Attorney Erica Buckley, who represented Turner and Turner’s children in litigation, said in an interview Wednesday that the victims have generally recovered from the physical and mental health injuries they suffered but there are some lingering effects.
The oldest victim, now an adult, wrote in a court declaration that she had been hospitalized with head, neck, knee and back injuries, court records show. Her 3-year-old sister suffered skull and spinal fractures, respiratory failure and abrasions, according to the declaration.
No crosswalk installed at crash site
Seven years after the crash, the intersection remains without a designated crosswalk. Buckley, who’s also an Edgewood City Council member, said she was disappointed because she believed it would be “a simple change” to make and not overly expensive.
“I think that it’s sad that there haven’t been changes made there especially knowing that Franklin Park is a popular place for people to go,” Buckley said, adding that it was particularly kids who’d be likely to visit the park’s “sprayground” — a water play area. Franklin Elementary School is also adjacent to the park.
In court filings responding to the suit, Tacoma’s legal counsel said there had been no citizen complaints about the intersection that predated the crash and a city-retained engineering consultant noted that there had been no other pedestrian crashes there during a studied period between April 2011 to April 2021.
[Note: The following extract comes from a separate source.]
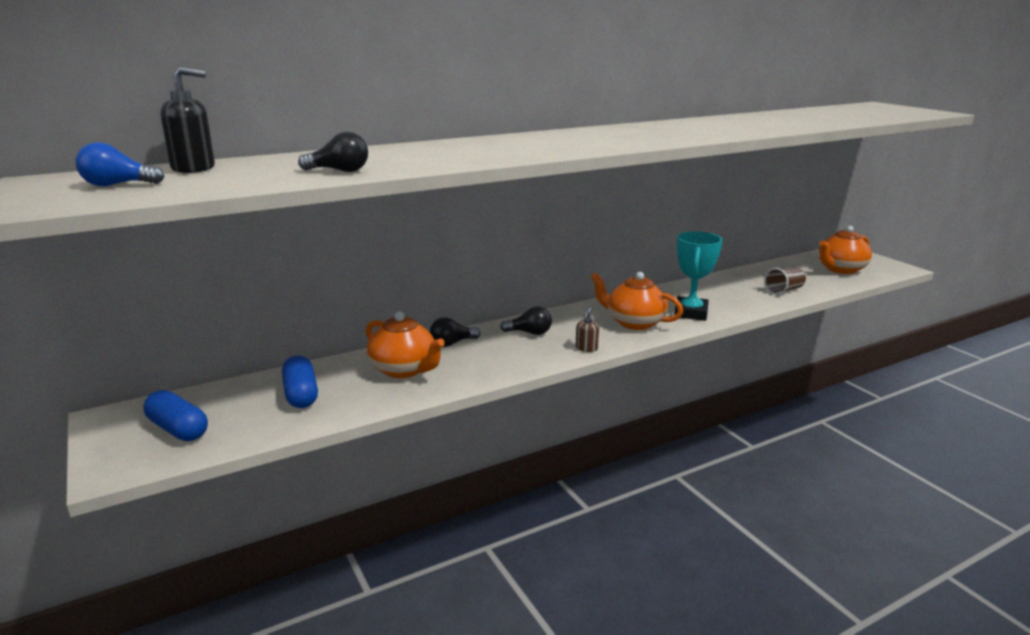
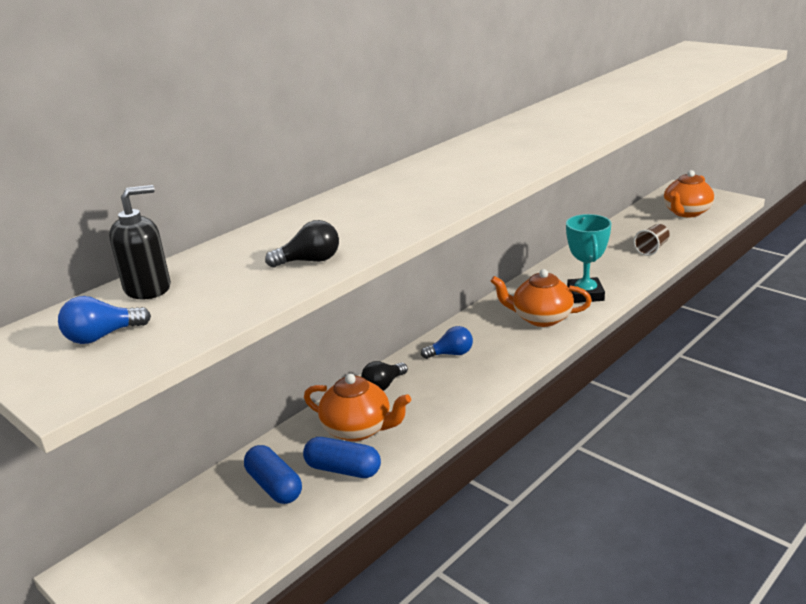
camera: 15 degrees left, 5 degrees up
(178, 429) = (176, 563): blue capsule -> blue capsule (343, 469)
(529, 333) = (451, 354): black light bulb -> blue light bulb
(586, 348) = (516, 359): brown soap dispenser -> none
There are warning signs nearby, including “SCHOOL” pavement stencils on South 12th Street about 175 feet east of the intersection; a school flasher roughly 75 feet west of the intersection for a marked crosswalk at a South Union Avenue traffic signal; and a crosswalk at a traffic signal about 850 feet east of the intersection that provides direct access to Franklin Elementary School’s campus, engineering consultant Michael Cynecki wrote in a June 2023 filing.
“A marked crosswalk at Puget Sound Avenue may discourage pedestrians, especially school children, from using the traffic signals west and east of S Puget Sound Avenue to cross S 12th Street,” Cynecki wrote. “As a result, the Puget Sound Avenue intersection would be a very poor location for a marked crosswalk across S 12th Street.”
Pierce County Superior Court Judge Andre Penalver last year denied the city’s efforts to dismiss the case and subsequently denied its request that he reconsider his decision, court records show.
Buckley said she learned that a stretch of roadway including the intersection was being studied this year for potential improvements as part of the city’s Vision Zero initiative, which aims to eliminate traffic deaths and serious injuries by 2035. While Buckley credited the city for being more proactive in addressing traffic safety since 2018, instead of relying on citizen complaints, she said it was a “real shame” that the intersection at South 12th Street at South Puget Sound Avenue hadn’t been given proactive attention — via rectangular rapid flashing beacons, a marked crosswalk or otherwise.
After the crash, community members wrote to the city and made an effort to draw focus to the intersection, according to Buckley.
“I hope that does mean something to the city,” she said, adding later: “We don’t need to wait until a tragedy happens. And once the tragedy does happen, there should be swift action to remedy this.”
In 2023, Turner and her partner reached a $300,000 settlement with Turner’s insurer, American Family Insurance Company, arising out of a separate lawsuit filed over the crash, court records show. The city was initially named as a defendant in that case but then dismissed from it by the plaintiffs before the most recent suit was filed. Buckley said the insurer’s settlement was insufficient to cover damages.